**PROVIDED DATA:**
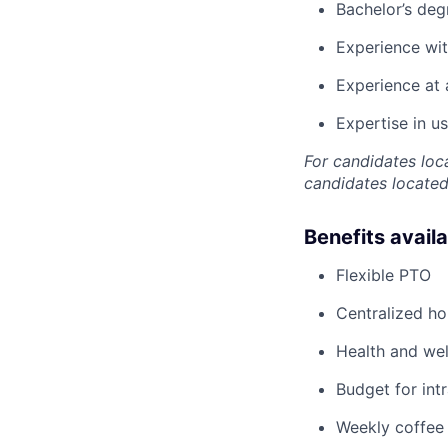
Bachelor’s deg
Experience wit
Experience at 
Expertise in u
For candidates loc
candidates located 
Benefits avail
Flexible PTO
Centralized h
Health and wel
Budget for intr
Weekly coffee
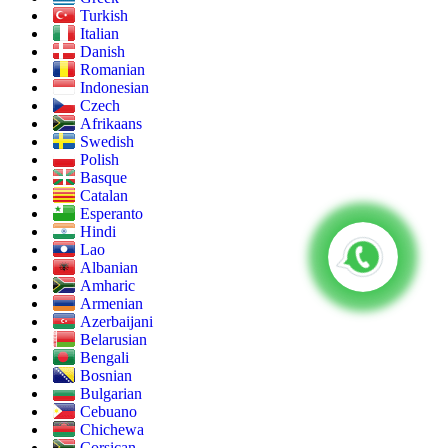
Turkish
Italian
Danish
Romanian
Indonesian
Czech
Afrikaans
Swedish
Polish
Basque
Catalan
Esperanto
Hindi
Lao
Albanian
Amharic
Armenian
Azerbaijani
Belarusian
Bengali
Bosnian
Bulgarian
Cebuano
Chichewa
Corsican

...

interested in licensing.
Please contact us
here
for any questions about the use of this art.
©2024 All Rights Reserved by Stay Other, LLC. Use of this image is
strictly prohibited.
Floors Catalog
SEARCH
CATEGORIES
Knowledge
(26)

==

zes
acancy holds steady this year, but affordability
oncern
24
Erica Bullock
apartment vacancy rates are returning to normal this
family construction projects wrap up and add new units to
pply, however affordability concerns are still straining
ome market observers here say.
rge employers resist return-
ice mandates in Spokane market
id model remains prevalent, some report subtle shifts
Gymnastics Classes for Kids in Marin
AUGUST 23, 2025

**TASK TO COMPLETE:** Look through the entries above and report each line where the string "candidates" occurs.

**EXERCISE RESULT:**
For candidates loc
candidates located 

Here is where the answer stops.